Loving-kindness. Compassion. Whatever you call it,
This is what spiritual practice is all about, right?
Long story short, the teachings throughout the Bible instruct us to generate love toward God, Ourselves, and others, I believe that it is God’s wish that all human beings be free from suffering and experience true and lasting happiness.
Doesn’t that sound wonderful?
So why is it that so many of us are still unhappy, even after years of sitting on the cushion?
Why do we still struggle with depression, anxiety, fear, and even self-loathing?
Now, I’m not the first person to point this out, but the main reason is…

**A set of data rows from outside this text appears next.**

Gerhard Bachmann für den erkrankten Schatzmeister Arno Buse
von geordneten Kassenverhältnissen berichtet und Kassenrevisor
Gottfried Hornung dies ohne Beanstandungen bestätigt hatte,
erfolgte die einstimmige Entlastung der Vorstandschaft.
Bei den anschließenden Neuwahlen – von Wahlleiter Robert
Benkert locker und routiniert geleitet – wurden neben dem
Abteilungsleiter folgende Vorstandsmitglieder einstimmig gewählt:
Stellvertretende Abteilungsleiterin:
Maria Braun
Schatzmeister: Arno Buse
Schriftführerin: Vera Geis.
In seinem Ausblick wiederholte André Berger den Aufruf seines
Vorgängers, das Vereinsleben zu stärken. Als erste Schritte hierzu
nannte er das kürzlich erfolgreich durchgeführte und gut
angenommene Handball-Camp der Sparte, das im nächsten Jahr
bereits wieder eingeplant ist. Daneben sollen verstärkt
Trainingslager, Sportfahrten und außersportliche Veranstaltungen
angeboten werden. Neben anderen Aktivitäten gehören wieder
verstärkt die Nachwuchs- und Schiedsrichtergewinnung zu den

We forget the most important word in these prayers, aspirations and practices: ALL
This, as they say, means you.
This would seem easy, wouldn’t it?
To include ourselves in this great wish for limitless happiness seems to be nothing short of the most common sense.

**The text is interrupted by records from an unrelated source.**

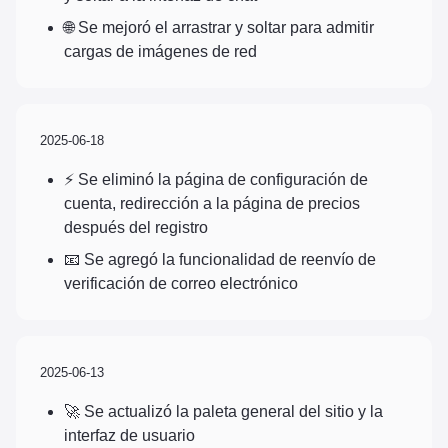
🌐 Se mejoró el arrastrar y soltar para admitir
cargas de imágenes de red
2025-06-18
⚡ Se eliminó la página de configuración de
cuenta, redirección a la página de precios
después del registro
📧 Se agregó la funcionalidad de reenvío de
verificación de correo electrónico
2025-06-13
🚀 Se actualizó la paleta general del sitio y la
interfaz de usuario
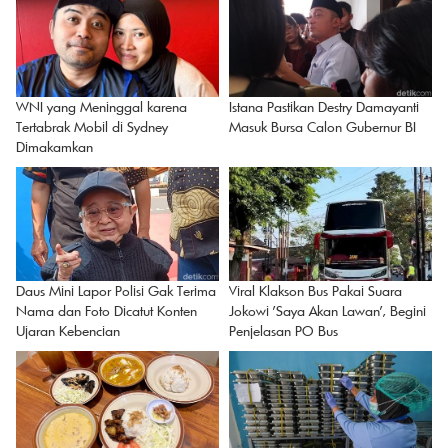
WNI yang Meninggal karena
Istana Pastikan Destry Damayanti
Tertabrak Mobil di Sydney
Masuk Bursa Calon Gubernur BI
Dimakamkan
Daus Mini Lapor Polisi Gak Terima
Viral Klakson Bus Pakai Suara
Nama dan Foto Dicatut Konten
Jokowi 'Saya Akan Lawan', Begini
Ujaran Kebencian
Penjelasan PO Bus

After all, you want to be happy, don’t you?
But the truth is, this is very hard for us here in the west.
At a very deep and wounded level, we don’t really think we deserve any of that.

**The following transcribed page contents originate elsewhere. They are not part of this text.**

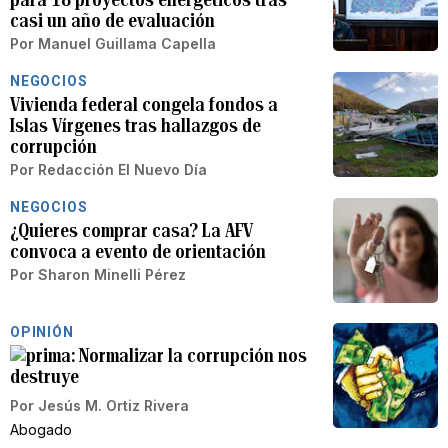
casi un año de evaluación
Por
Manuel Guillama Capella
NEGOCIOS
Vivienda federal congela fondos a
Islas Vírgenes tras hallazgos de
corrupción
Por
Redacción El Nuevo Día
NEGOCIOS
¿Quieres comprar casa? La AFV
convoca a evento de orientación
Por
Sharon Minelli Pérez
OPINIÓN
Normalizar la corrupción nos
destruye
Por
Jesús M. Ortiz Rivera
Abogado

So even though we might spend a great deal of time thinking about others, we wholeheartedly neglect ourselves.
At least I do.
You see, before I developed a relationship with the Lord and learned the importance of prayer and meditation, I was a wounded soul.
During my twenty-two years of madness and abuse, I only knew clinging, and sorrow.
I hurt a lot of people.
But mostly, out of self- loathing and shame, I hurt myself.
When I finally made the choice to give healing a real shot, I had to begin the long, slow, and always painful process of making amends, not only with my friends and family, but also with myself.
I started this process by making a whole-hearted effort to care for myself.
I swallowed my pride and sought out the help I needed.
I started to take care of my body through diet and exercise.
But most importantly, I learned how to tell myself three simple words:
This was the most difficult thing of all, but once I got used to the idea that I was worthy of my own love, I began to get the strange and wonderful feeling that I was becoming my own best friend.
Eight years later, I’m still building this friendship and, like any other relationship, it takes work, care, mindfulness and patience.
I have to remind myself every day that despite all my shortcomings, I truly am worthy of love and kindness.
This new relationship with myself hasn’t always been easy.
There are still days when the old reflexes kick in.
Without even thinking about it, I find that I’m being too hard on myself and that I’m not giving myself enough room.
Then I feel tight and tense as I start to sink and feel that old unworthiness creeping back in.
But over the years, I find that I’m more able to catch myself before I fall too deep down that hole.
Through mindfulness and habituated practice, I’m now able to remind myself of the truth:
I’m not a terrible person.
I’m not unworthy.
I’m not unlovable.
And it’s then that I can begin the relatively easy climb out of a hole that used to always go so much deeper.
This has not been easy, but I’ve found that the practice of loving myself has not been impossible either.
And gradually, I’ve realized that all the effort I’ve put into it has been worth every drop of sweat.
So give this a try:
Before you sit down to meditate or do any kind of spiritual practice, find yourself a mirror and a quiet place.
Use whatever techniques you know to get yourself into a relaxed state.
Now take a good, long look at the person there in that mirror.
Who are you, really?
Look deep into your eyes and find the human being there.
The person who is, like all human beings, just doing the best they possibly can.
And as you do all of that, generate a feeling of warmth and love for that person and tell him or her with all your heart:
I love you.
May you be happy.
May you be at ease.
May you be free from suffering.
This practice is not always all fuzzy-warmie-happy-time.
It’s possible that many hurt feelings, shortcomings, and fears will come up at this point.
Cry if you need to.
Then just let it all go as you remind yourself that you are deserving of love, just the way you are.
We can’t expect to go from wounded to healed and whole overnight.
It takes time, work, patience, and a lot of help.
We have to put in the hours and make the effort to care for ourselves.
We have to find the ways and methods that work best for us.
We need to seek out the best help, kindness, and guidance that are available.
But if we stick with this practice of loving ourselves,
I think we’ll find that we’ve built ourselves a solid foundation for deep and truly meaningful spiritual lives.